Due to the efficient size of the Historian’s native binary data file format and the low cost of large storage, the Historian is
configured to keep all data by default. However, where storage space is limited, the Historian can be configured to
automatically delete data older than X days or keep a specific number of records for each tag. Data is overwritten based
on a First-In-First-Out (FIFO) methodology.
Multiple Historian Configuration
Any number of Historians can be created for a single application. Different Historians
may be configured to store data for a different period or number of records per tag.
The Historians may use similar or different data storage formats, for example
Historian #1 may use the file-based storage and Historian #2 may use MS SQL Server
or another relational database. Each tag may store data to one Historian.

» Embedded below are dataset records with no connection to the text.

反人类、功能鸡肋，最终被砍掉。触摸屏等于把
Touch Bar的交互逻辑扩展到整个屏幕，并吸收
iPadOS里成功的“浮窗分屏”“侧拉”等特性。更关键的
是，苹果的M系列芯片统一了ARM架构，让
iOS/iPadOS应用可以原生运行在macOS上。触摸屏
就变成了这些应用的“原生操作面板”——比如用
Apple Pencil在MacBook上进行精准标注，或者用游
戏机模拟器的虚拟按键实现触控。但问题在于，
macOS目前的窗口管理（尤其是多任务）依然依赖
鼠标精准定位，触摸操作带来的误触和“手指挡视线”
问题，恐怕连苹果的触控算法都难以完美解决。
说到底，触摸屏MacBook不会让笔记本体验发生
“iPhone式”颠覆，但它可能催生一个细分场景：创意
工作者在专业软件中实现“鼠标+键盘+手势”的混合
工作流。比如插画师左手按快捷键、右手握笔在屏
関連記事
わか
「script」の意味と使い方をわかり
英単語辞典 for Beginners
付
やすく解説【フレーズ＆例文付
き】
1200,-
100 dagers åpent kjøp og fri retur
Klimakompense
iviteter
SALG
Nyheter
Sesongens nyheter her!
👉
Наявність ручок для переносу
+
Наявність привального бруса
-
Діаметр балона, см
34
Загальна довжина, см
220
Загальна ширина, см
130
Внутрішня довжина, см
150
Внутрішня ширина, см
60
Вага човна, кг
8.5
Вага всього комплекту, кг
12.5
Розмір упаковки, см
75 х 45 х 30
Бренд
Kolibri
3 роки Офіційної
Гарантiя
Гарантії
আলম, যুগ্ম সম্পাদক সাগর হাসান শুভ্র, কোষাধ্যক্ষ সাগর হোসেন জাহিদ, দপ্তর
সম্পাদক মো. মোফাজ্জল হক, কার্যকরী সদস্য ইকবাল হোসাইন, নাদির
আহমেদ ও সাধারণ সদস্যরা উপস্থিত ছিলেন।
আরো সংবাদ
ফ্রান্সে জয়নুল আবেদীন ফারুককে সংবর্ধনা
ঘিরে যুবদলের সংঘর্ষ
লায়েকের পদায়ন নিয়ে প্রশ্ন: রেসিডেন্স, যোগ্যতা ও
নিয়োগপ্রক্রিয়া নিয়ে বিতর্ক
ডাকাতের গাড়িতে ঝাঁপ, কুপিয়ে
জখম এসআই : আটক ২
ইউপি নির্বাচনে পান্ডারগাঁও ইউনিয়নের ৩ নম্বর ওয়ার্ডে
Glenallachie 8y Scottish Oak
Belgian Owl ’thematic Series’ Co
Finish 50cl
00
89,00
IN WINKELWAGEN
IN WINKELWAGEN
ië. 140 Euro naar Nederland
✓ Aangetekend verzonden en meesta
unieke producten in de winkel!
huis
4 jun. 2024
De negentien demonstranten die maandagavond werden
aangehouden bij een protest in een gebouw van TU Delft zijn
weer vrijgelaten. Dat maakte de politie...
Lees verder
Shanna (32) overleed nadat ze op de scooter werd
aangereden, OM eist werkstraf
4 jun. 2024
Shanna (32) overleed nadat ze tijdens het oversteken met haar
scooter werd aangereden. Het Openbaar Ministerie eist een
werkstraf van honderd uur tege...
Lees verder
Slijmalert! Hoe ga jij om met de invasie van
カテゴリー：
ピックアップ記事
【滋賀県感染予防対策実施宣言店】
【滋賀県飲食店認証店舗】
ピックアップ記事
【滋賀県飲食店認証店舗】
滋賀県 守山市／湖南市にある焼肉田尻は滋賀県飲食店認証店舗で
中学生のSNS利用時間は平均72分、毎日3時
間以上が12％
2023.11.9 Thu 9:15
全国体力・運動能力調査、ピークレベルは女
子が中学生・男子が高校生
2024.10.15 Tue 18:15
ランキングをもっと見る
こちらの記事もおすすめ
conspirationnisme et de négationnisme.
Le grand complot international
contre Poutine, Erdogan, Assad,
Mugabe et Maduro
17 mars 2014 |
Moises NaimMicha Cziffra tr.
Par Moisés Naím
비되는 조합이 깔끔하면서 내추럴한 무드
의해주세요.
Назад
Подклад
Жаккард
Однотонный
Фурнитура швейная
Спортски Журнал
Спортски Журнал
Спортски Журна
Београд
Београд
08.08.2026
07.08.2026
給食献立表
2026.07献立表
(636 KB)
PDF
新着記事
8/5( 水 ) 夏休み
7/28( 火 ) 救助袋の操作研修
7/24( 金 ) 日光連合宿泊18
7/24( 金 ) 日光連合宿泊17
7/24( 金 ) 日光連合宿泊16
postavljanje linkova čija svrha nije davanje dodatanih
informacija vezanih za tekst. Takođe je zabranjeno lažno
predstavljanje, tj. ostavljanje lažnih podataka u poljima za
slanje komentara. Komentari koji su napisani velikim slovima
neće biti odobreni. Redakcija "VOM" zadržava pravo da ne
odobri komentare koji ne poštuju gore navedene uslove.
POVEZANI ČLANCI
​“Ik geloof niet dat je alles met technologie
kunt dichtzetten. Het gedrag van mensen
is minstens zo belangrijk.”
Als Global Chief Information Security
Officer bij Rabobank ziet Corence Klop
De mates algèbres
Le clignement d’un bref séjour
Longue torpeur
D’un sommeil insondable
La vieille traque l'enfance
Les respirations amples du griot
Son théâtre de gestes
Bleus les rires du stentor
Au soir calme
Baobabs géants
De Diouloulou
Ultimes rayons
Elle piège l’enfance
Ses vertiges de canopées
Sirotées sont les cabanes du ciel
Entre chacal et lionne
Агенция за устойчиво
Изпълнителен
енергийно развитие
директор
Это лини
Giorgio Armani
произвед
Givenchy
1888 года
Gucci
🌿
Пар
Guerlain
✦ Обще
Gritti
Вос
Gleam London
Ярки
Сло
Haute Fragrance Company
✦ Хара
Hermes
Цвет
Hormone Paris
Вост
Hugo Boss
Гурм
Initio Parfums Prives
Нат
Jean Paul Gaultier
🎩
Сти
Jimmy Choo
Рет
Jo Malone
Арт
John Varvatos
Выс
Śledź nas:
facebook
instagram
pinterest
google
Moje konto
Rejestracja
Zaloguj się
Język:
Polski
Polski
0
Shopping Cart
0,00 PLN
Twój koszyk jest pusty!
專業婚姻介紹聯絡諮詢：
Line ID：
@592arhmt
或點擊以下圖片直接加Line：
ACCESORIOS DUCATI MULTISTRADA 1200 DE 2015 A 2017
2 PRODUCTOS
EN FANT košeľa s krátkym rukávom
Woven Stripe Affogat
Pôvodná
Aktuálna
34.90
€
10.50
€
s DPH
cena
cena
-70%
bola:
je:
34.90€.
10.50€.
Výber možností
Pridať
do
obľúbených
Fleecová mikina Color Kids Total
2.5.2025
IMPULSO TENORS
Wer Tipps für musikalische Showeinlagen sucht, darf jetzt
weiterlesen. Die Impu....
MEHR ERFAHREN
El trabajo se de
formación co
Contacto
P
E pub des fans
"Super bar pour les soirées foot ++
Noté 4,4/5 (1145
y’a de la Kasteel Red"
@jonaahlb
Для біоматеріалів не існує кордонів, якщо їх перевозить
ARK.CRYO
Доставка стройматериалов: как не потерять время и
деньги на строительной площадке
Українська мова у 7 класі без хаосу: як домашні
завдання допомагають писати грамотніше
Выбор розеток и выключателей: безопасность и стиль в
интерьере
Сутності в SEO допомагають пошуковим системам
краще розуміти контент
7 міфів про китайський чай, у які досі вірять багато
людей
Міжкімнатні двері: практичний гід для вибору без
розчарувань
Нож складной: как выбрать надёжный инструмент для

Redundant Historian Configuration
Since the VTScada Historian is an integrated component of any Runtime or Development Runtime license, any computer
running one of these licenses can be configured as a Historian server (e.g. primary, backup, 2nd
backup, 3rd
backup, etc).
Redundant Historians may also use similar or different data storage formats, for example the Primary Historian may use
the file-based storage and the Backup Historian may use Oracle or another relational database. Each data point will be
stored exactly the same on each redundant Historian. Redundant Historians may be co-located with the Primary Historian
or may be geographically separated as long as an IP connection exists between the two.
#1 VTSCada
#2 SQL Server
#3 Oracle
3. Redundant Historian Data Synchronization
and Data Backfill
All redundant Historians will be identical with regard
to the same schema and a complete, replicated copy
of all data. Timestamps will be matched for each
data-point to the millisecond.
Should the primary database server fail, associated
workstations and Internet clients switch to the next
designated database. When it is restored, historical
data automatically synchronizes across a local or
wide area network at up to 160,000 values per
second. This speed is automatically throttled such
that real-time communications between SCADA
servers is not significantly deteriorated.
Any data on any historian that is missing on another will be propagated automatically regardless of how long it has been
since the databases have communicated.
Long Term Data Storage (eliminates archiving)
In the SCADA industry, archiving is typically adopted for long-term historical data storage due, in part, to a) a lack of online
drive space and b) to ensure data was backed up in the event of Historian failure.
The VTScada Historian eliminates the need for data archiving. VTScada’s efficient binary storage eliminates online drive
space issues allowing the size of the database to scale as required utilizing the drive space available. New space can be
added to the logical drive with the addition of new physical driver, providing unlimited scalability for the Historian.
Establishing redundant Historians is a far more robust backup methodology, allowing any number of redundant distributed
Historians to be updated in real time.
Viewing Historical Data within a VTScada Application
VTScada includes several methods to access
historical data from within an application.
Historical Data Viewer (HDV) Trend View
The HDV provides a continuous view of historical
and real-time data on a single plot timeline.
This standard VTScada interface includes a pen
legend on the bottom and a trend viewing area for
wide graphs of both analog and digital values.
Move the new Marker Line horizontally to see
continuously updated values for each plotted
analog tag at every selected timestamp. New icons
in the Pen Legend allow you to hide individual pens
(tags) or edit their appearance. The HDV provides a continuous view of analog and digital data.